Growing calls for US to intervene in Gaza crisis
Amid worsening violence between Palestinian fighters and the Israeli military in Gaza, calls are mounting for the Bush administration to take a stronger role in ending the escalating conflict.
Aside from calling for the unconditional release of an Israeli soldier held by Palestinian militants believed to be tied to the ruling Hamas party, and urging Israel to ensure the flow of humanitarian supplies to the civilian population, Washington has been largely silent about a developing crisis with potentially serious regional implications.
"Other than statements calling for the release of [Cpl. Gilad] Shalit and for a tempering of the violence, the United States is AWOL," complained M.J. Rosenberg, an analyst at the Israel Policy Forum. "And its absence is being felt."
Washington's silence has contributed to the impression that, despite its support for Hamas' participation in last January's Palestinian elections, the administration now backs what a growing number of analysts believe is an deliberate effort by the government of Israeli Prime Minister Ehud Olmert to oust the party from power.
"The Bush administration appears to have dropped any objections to Israeli efforts to topple the Palestinian Authority's [PA] democratically elected Hamas government," wrote Ori Nir, diplomatic correspondent of the major US Jewish weekly, the Forward, in the July 7 edition.
Among other indications, he noted, was the administration's failure to intervene when Israel last week carried out the arrests of dozens of Hamas officials and lawmakers, or to protest its bombing of the Gaza offices of Palestinian Prime Minister Ismail Haniya and the PA's Interior Ministry.
"It's like the dog that didn't bark," David Makovsky, a senior analyst at the Washington Institute for Near East Policy, a conservative, pro-Israel think tank, told the Jewish Telegraphic Agency. He said Washington had also pressed its European partners in the so-called "Quartet" to mute their criticism of Israeli actions.
The current crisis dates to early June when eight Palestinians, including an entire family, were killed on a Gaza beach by an Israeli artillery shell that had apparently gone astray. Palestinian militants, reportedly joined by Hamas units that had previously observed a 16-month truce, responded by intensifying their firing of short-range Qassam rockets across the border into Israel.
As both sides escalated their exchanges, a group of Palestinians attacked a border outpost just inside Israel two weeks ago, killing two soldiers and abducting Shalit back into Gaza, where he is still believed to be held.
While Palestinian President Mahmoud Abbas called for his release, Hamas leaders backed the militants' demands that Israel release Palestinian women and children in its custody in exchange.
Ruling out any such deal, Olmert sealed off Gaza, demanding Shalit's unconditional release. In the days that followed, Israeli forces crossed into the territory from which they had withdrawn only last August, rounded up dozens of Hamas officials, destroyed Gaza's US-financed power plant and several bridges, and even buzzed the residence of Syrian President Bashar al-Assad who, according to Israel, is the chief sponsor of the Damascus-based leader of Hamas' military wing.
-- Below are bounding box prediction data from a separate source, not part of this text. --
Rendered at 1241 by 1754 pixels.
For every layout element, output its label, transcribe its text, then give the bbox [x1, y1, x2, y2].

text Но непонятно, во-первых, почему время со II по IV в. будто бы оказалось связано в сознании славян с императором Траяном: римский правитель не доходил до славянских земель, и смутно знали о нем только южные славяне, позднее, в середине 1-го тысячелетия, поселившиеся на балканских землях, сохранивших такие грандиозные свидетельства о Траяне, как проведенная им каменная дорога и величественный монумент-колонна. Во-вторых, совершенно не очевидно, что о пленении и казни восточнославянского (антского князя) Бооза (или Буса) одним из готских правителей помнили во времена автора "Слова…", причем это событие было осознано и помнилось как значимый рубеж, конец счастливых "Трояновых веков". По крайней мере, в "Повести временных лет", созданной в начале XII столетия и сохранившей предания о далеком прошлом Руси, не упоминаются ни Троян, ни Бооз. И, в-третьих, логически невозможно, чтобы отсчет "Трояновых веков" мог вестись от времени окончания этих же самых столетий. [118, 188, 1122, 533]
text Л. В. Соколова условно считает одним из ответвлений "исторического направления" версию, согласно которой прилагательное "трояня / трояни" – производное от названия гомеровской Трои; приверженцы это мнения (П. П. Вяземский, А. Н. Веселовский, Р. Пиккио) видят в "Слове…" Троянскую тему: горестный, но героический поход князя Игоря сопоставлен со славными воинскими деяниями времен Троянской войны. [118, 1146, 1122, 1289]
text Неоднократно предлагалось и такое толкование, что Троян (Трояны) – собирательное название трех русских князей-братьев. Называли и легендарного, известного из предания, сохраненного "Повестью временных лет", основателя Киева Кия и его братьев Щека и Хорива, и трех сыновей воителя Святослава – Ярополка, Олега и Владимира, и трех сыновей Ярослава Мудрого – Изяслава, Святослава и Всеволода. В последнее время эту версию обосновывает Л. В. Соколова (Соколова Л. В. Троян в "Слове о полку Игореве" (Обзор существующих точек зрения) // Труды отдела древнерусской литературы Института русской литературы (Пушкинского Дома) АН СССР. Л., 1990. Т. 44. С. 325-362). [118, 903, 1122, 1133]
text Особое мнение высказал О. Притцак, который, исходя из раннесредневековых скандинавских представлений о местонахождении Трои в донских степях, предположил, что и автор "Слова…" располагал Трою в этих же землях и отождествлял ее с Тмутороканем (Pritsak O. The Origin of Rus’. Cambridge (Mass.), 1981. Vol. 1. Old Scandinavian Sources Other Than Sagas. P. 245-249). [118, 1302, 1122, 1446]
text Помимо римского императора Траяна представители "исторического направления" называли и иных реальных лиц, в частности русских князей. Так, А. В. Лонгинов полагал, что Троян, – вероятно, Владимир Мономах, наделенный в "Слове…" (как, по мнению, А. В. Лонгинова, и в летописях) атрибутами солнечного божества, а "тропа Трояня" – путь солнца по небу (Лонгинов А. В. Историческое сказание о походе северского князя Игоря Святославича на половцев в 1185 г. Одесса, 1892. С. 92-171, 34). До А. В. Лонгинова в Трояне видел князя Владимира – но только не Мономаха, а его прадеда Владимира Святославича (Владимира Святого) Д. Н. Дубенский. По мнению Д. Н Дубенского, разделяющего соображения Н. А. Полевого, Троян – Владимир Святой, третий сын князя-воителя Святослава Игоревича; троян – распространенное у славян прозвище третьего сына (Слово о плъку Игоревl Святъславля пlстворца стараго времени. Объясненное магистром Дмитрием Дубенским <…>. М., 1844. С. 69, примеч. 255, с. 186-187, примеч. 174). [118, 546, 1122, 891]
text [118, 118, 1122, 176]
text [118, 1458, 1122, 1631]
Deprivations caused by both the closures and the destruction of the power plant have spurred strong protests by Arab governments and humanitarian groups that have described Israel's assault as an act of "collective punishment" against Gaza's civilian population in violation of international humanitarian law.
Most analysts believe that Olmert's intentions go far beyond securing Shilat's freedom and include, among other goals, the destruction of the Hamas government.
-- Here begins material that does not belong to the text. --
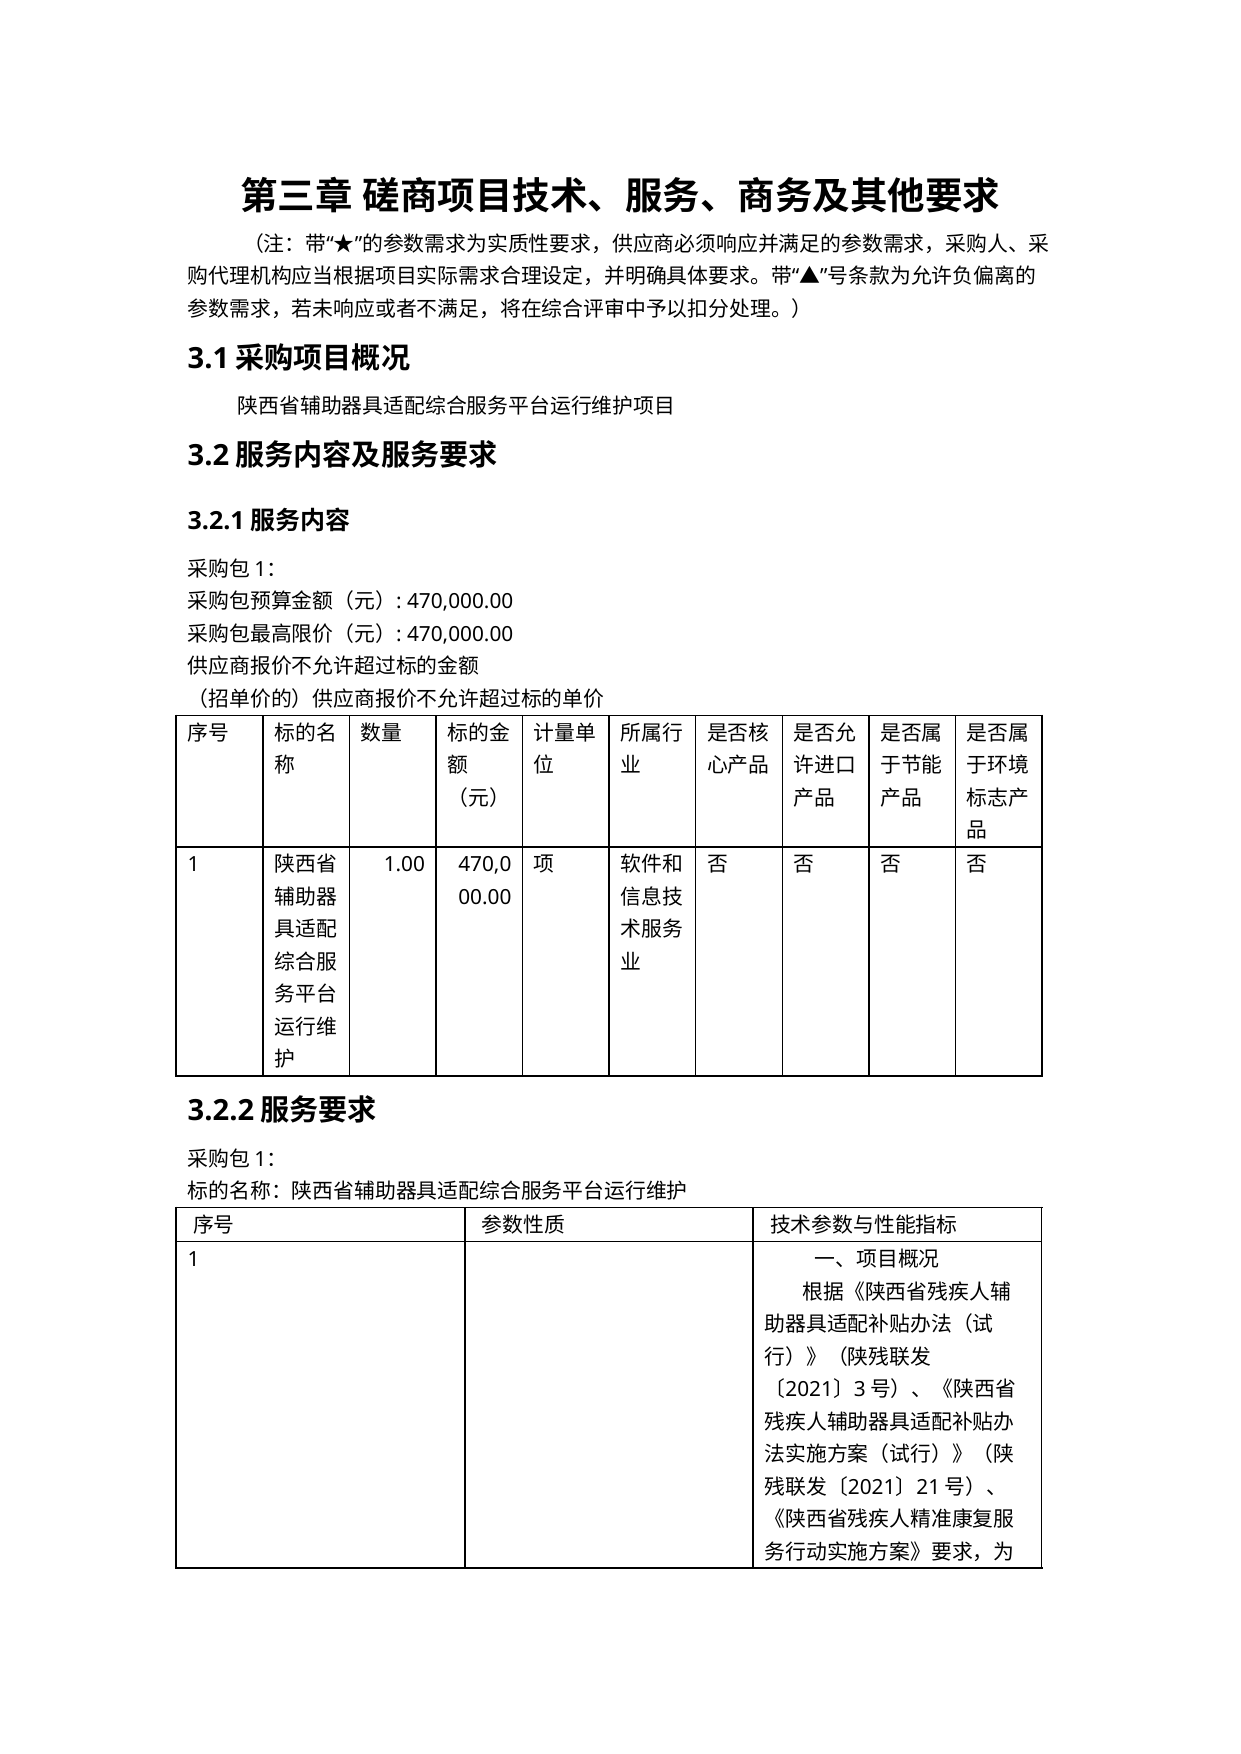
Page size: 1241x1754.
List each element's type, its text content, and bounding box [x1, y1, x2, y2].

"The arrest of the Hamas politicians–Abbas and everyone understands that as a step against the government," Menachem Klein, a political scientist at Israel's Bar-Ilan University, told the New York Times last week. "It's part of a grand strategy, to undermine the Hamas government, that the Israeli cabinet decided upon in its first meeting after Hamas took power."
That goal, according to Gareth Evans and Robert Malley, president and Middle East program director, respectively, of the International Crisis Group, is shared by the West, including the US, which has deliberately starved the PA of aid and access to credit in hopes that "popular discontent with its non-performance [would] ensure that Hamas experience in power comes to a rapid end."
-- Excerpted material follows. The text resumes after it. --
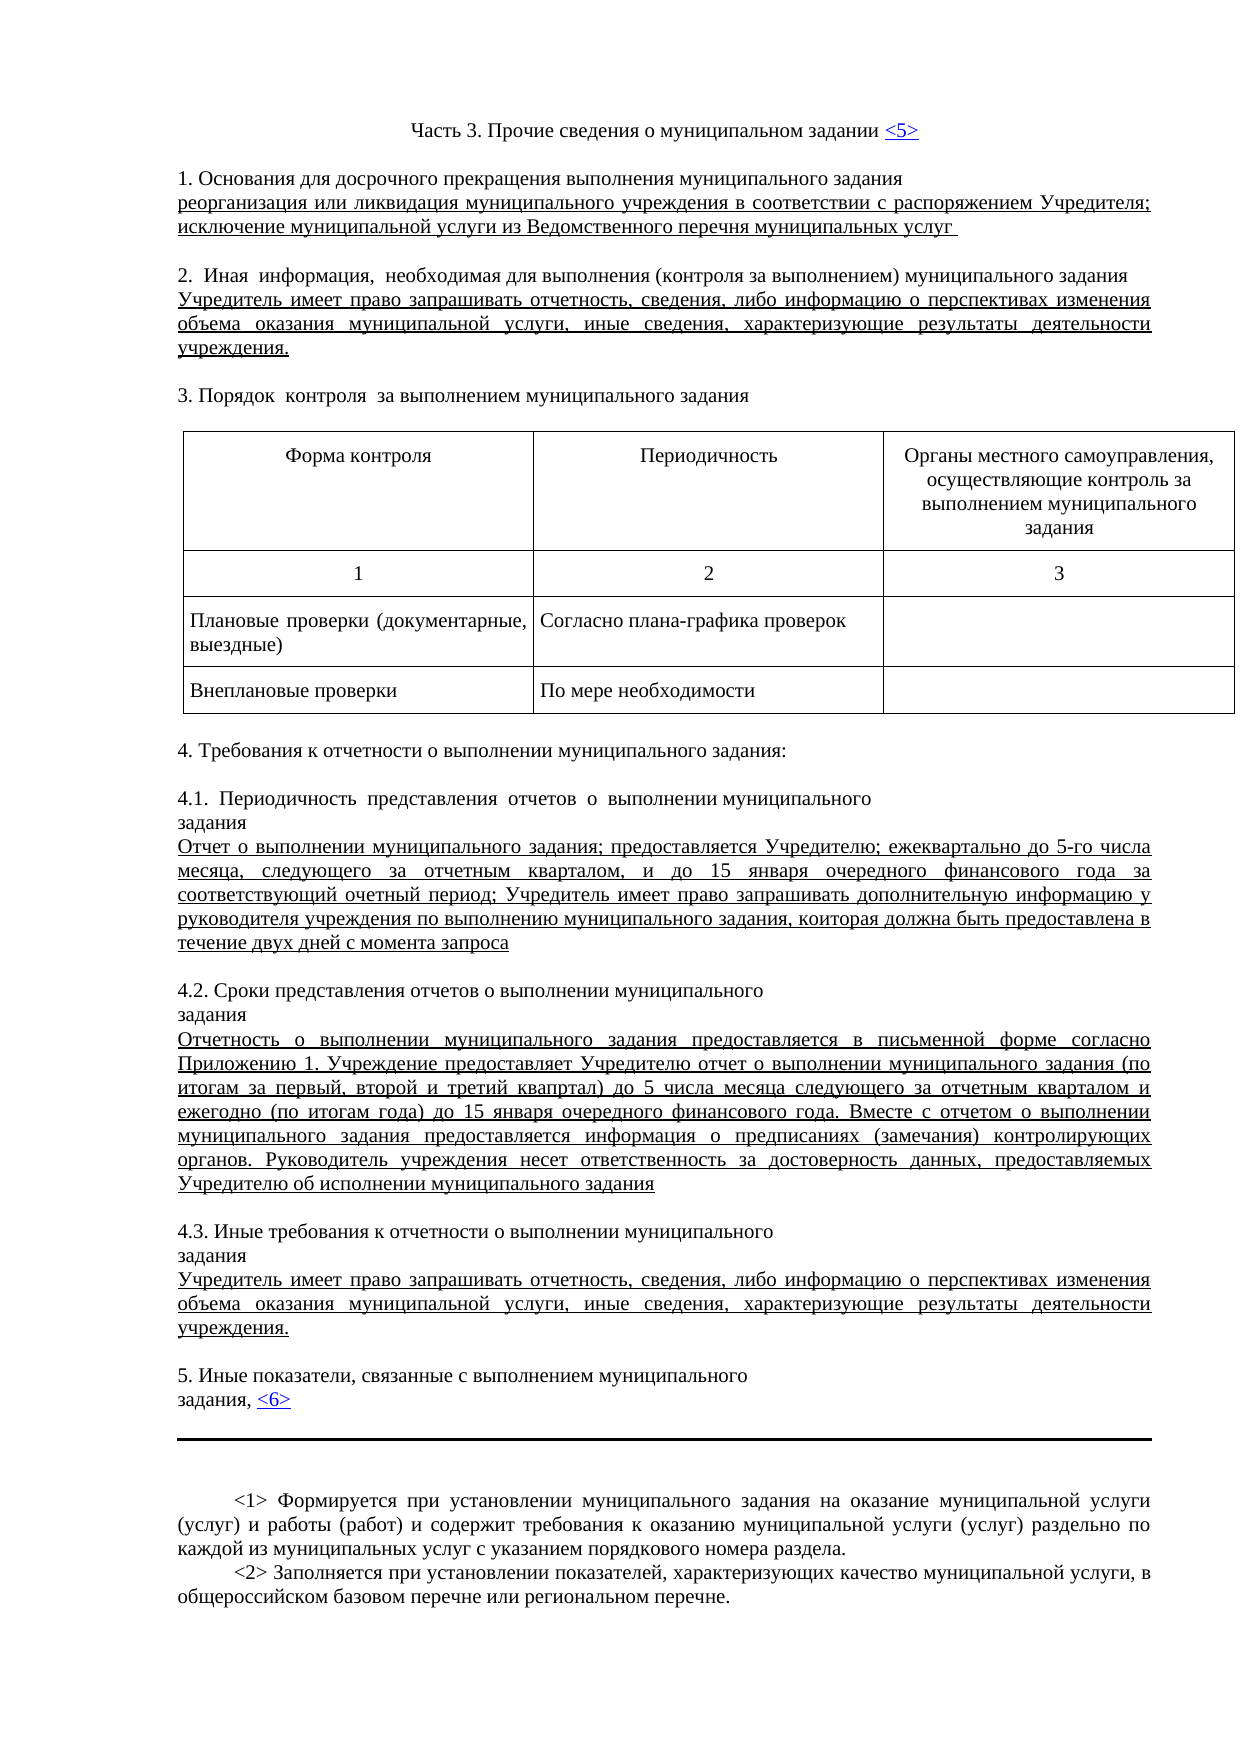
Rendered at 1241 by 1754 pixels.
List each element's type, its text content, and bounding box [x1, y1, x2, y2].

The problem, according to the two men, however, is the current offensive is having the opposite effect. "[I]n the current confrontation, Hamas's support is growing, its ranks are becoming more unified, and its detractors are being reduced to silence," they wrote in the Financial Times this week. Indeed, as the siege and the violence intensified, Abbas' Fatah, whose Gaza City offices were also attacked by Israeli aircraft this week, has moved closer toward Hamas.
Meanwhile, US-backed Arab leaders, including Egyptian President Hosni Mubarak who, at Israel's behest, has tried to quietly mediate between the two sides, are reportedly warning of growing popular outrage–and support for Hamas–in their own countries as a result of Israel's campaign, adding to pressure on Washington to take a more active role.
"Decisive US involvement, which the Bush administration seems to avoid when it can, will be inevitable to prevent the highly combustible Israel-Hamas warfare inflaming the entire region," according to John Cooley, a veteran Middle East analyst, writing in the Christian Science Monitor.